Les derniers commentaires

  • Mario Bros le 26.02.2019 07:21 via via Mobile Report dénoncer ce commentaire

    fou

    C'est fou, plus on parle de changer les choses et plus les gens ont de grosses voitures, et plus on voit de déchets au bord des routes... l'humain s'en fout c'est clair.

  • Marie le 26.02.2019 07:11 via via Mobile Report dénoncer ce commentaire

    Et les volcans, oubliés aussi?

    Que c'est lourd ce matraquage culpabilisant et ces jeunes qui croient tenir une cause pour laquelle il faut se battre... Le réchauffement est un fait, on ira pas en arrière, à partir de là pourquoi personne mais alors personne ne propose de solution pour s'adapter à la situation? Pourquoi ne pas planter des arbres pour palier aux risques d'inondations et glissements de terrain? Pourquoi ne pas planter des fruitiers exotiques? Non ça préfère taxer les avions de tourisme plutôt que les cargos, défiler aux kermesses plutôt que d'éviter d'acheter du high-tech aux batteries polluantes...

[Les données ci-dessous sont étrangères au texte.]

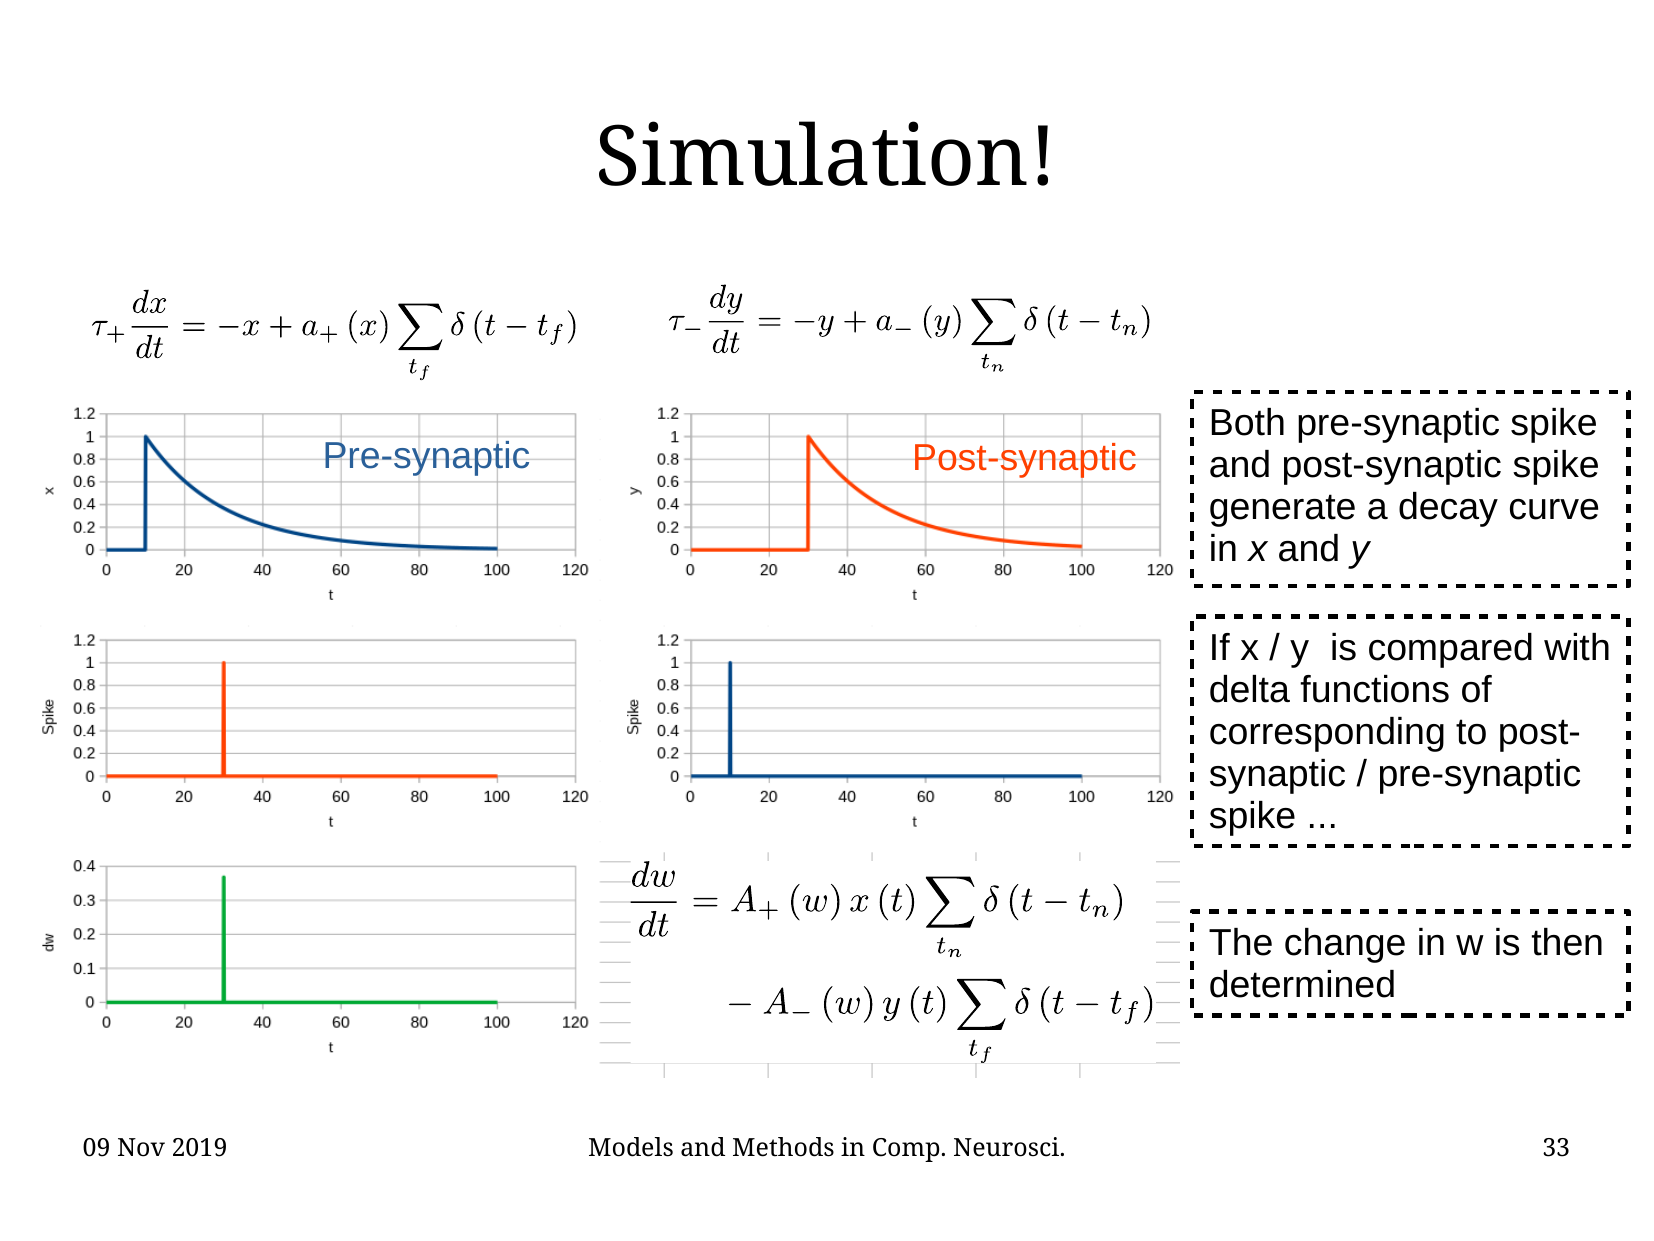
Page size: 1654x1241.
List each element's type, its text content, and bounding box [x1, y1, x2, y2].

picture [17, 401, 1180, 1078]
text_box If x / y is compared with delta functions of corresponding to post-synaptic / pre-synaptic spike ... [1191, 616, 1629, 846]
text_box The change in w is then determined [1191, 911, 1629, 1016]
picture [667, 284, 1153, 372]
title Simulation! [82, 49, 1571, 257]
picture [91, 289, 579, 381]
text_box Both pre-synaptic spike and post-synaptic spike generate a decay curve in x and y [1191, 391, 1629, 587]
text_box Post-synaptic [897, 428, 1153, 486]
text_box Pre-synaptic [307, 427, 564, 485]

  • Peter Bishop le 26.02.2019 07:00 Report dénoncer ce commentaire

    Allo les moutons

    Il faut vraiment être stupide pour croire cette propagande délirante...

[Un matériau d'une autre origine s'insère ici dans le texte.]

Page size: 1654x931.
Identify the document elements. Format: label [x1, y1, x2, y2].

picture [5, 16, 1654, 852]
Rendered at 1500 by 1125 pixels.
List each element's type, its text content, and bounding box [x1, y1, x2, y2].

    • Baloo Laloo le 26.02.2019 18:02 Report dénoncer ce commentaire

      Pollueur et fier de l'etre

      À l'instar des autres enjeux politiques, les climato-sceptiques n'ont que l'insulte pour défendre leur point de vue. Donc à choisir entre un »professeur » mal élevé et un qui privilégie l'information factuelle je sais où ma conscience me guide

    • Peter Bishop le 27.02.2019 07:33 Report dénoncer ce commentaire

      Regardez dans un miroir

      Vous me mettez un label "climato-sceptique", vous assumez mon comportement "pollueur et fier" et après vous donnez des leçons de comportement... Vous êtes vraiment des fanatiques religieux, tout dans votre comportement extrême va dans ce sens...

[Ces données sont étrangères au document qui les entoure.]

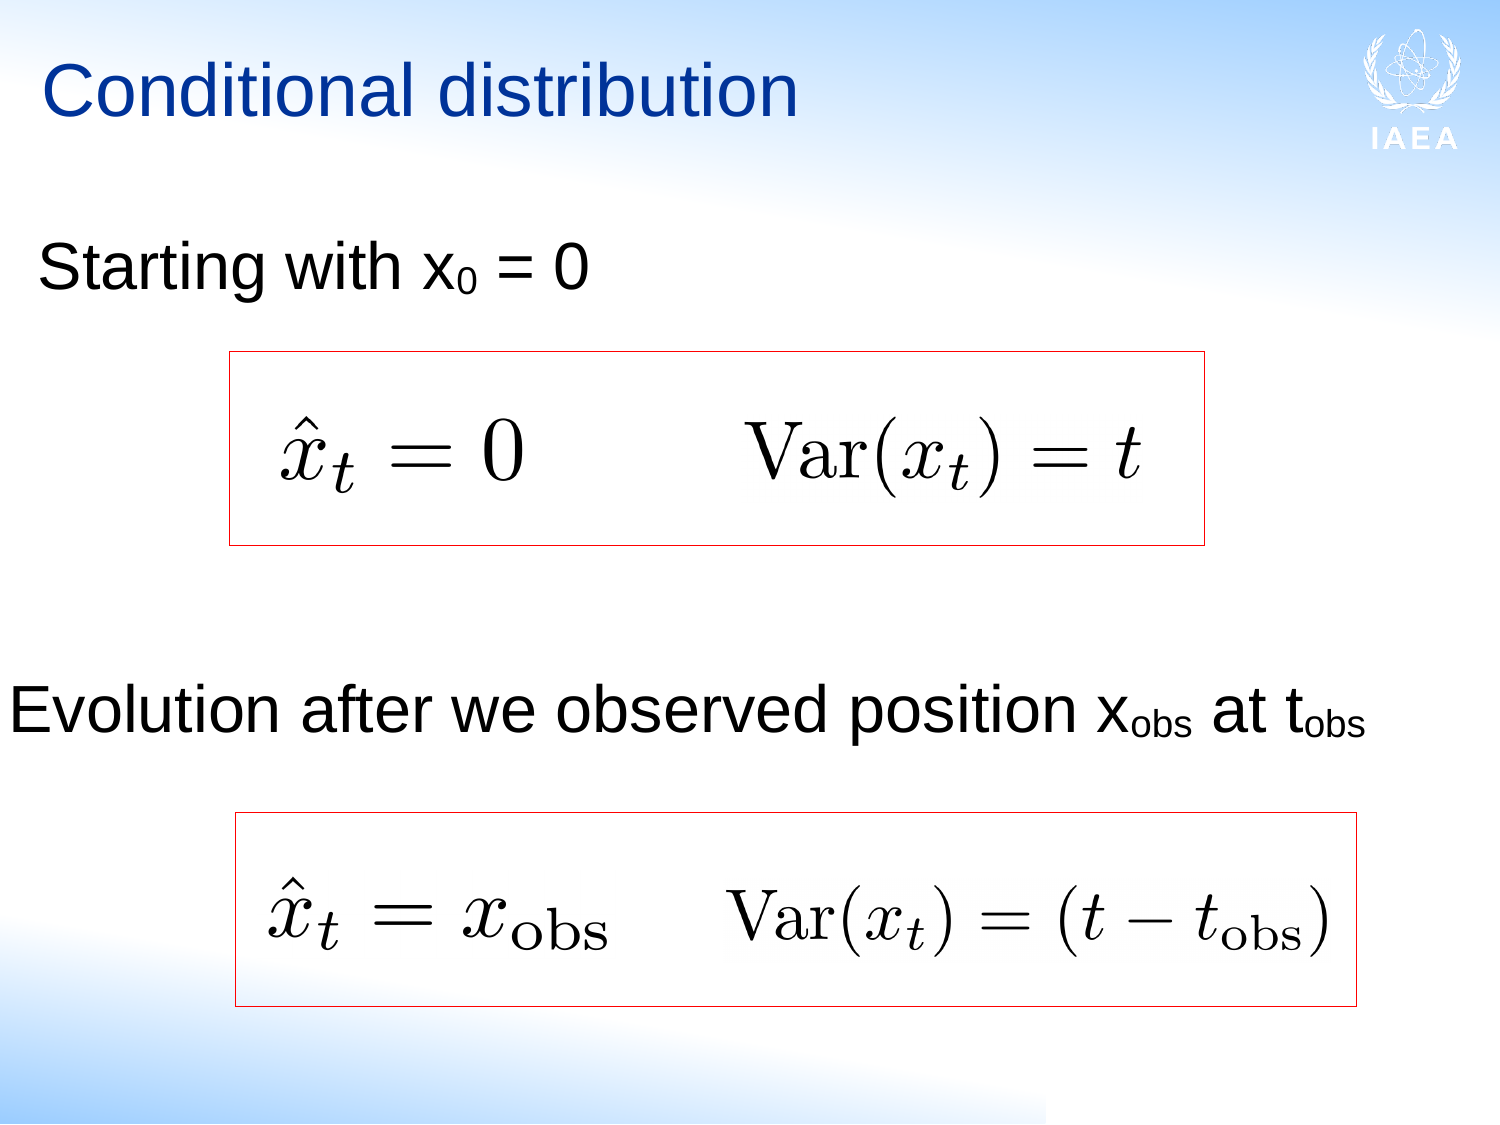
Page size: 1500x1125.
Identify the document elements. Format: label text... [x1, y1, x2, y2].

picture [273, 412, 527, 499]
text_box Evolution after we observed position xobs at tobs [0, 664, 1498, 755]
text_box Starting with x0 = 0 [22, 221, 606, 312]
picture [1363, 29, 1461, 149]
picture [723, 878, 1331, 963]
picture [741, 414, 1143, 503]
picture [257, 870, 616, 959]
title Conditional distribution [41, 19, 1046, 161]
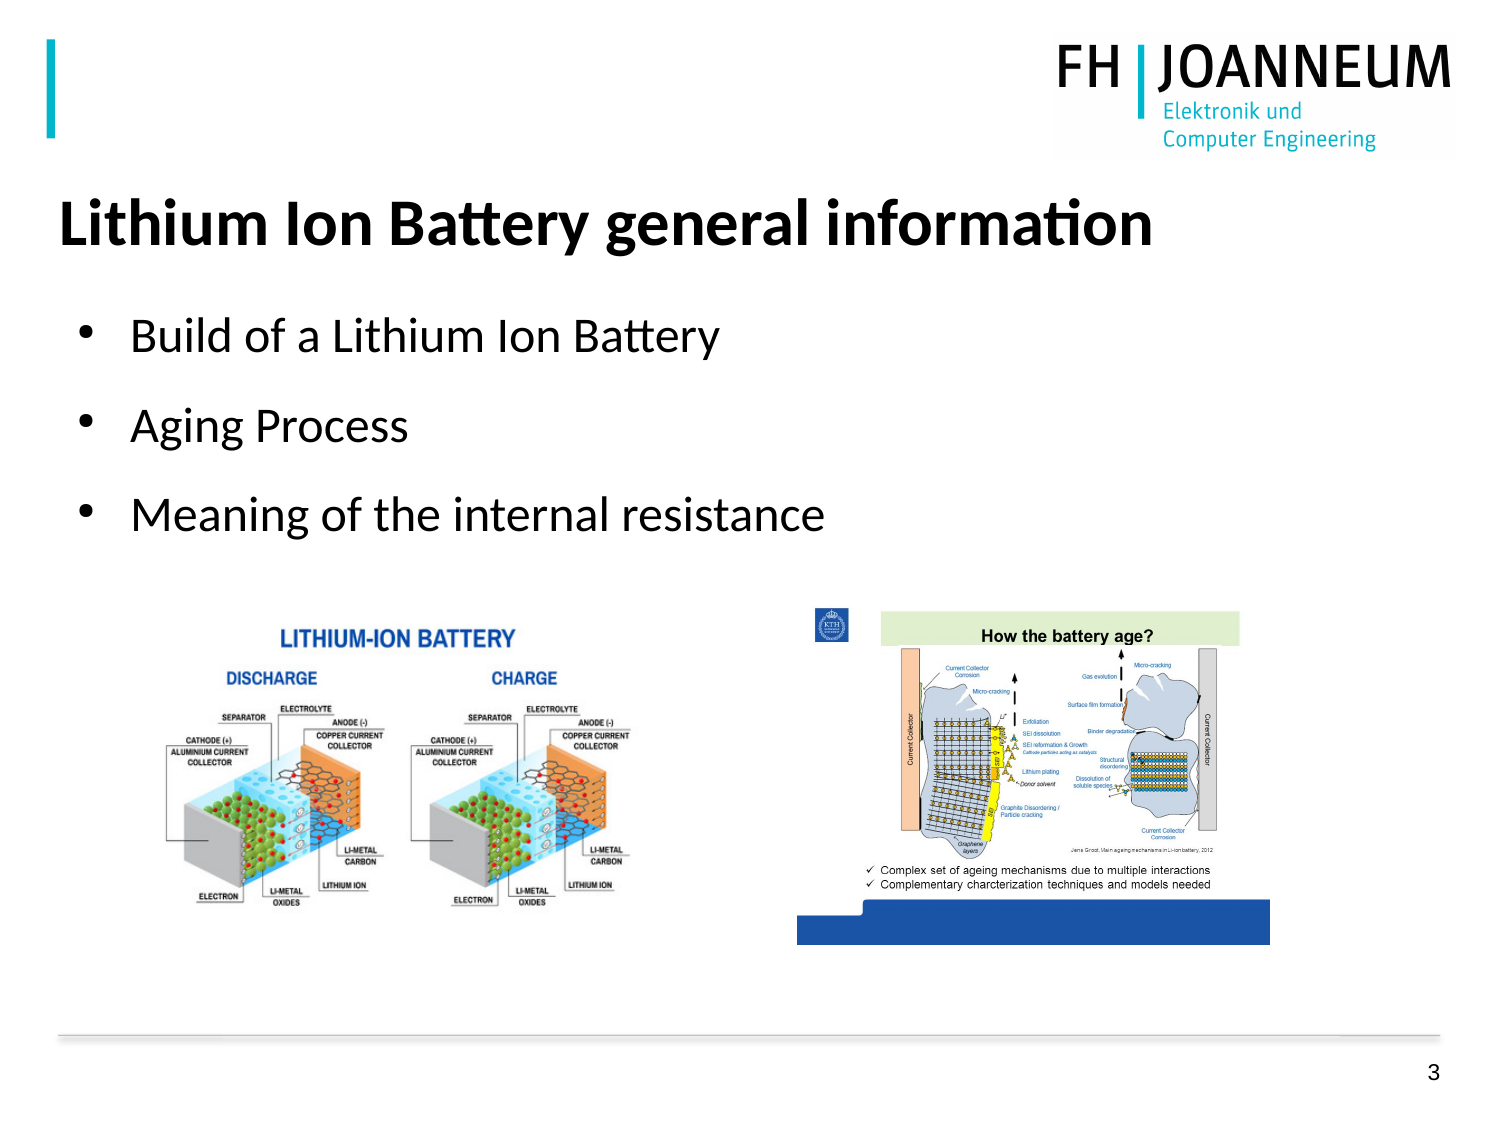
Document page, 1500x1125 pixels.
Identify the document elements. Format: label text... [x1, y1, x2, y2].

title Lithium Ion Battery general information [44, 178, 1456, 266]
picture [1053, 34, 1461, 162]
picture [797, 590, 1270, 945]
picture [52, 37, 57, 140]
picture [147, 610, 650, 945]
list Build of a Lithium Ion Battery Aging Process Meaning of the internal resistance [44, 295, 1456, 1000]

  • Fla Con le 26.02.2019 06:50 via via Mobile Report dénoncer ce commentaire

    Nuage nuage

    Tu perds ton plumage...

  • Jcc le 26.02.2019 06:47 via via Mobile Report dénoncer ce commentaire

    Nous sommes foutus

    Personne n'osera le dire mais ce qui tue la planète lentement c'est la surpopulation qui engendre une surconsommation et un épuisement des ressources. La seule solution est la mise en place immédiate d'une politique mondiale de l'enfant unique. Et comme je doute qu'en Afrique ou en Inde le réchauffement climatique ne soit le cadet de leurs soucis...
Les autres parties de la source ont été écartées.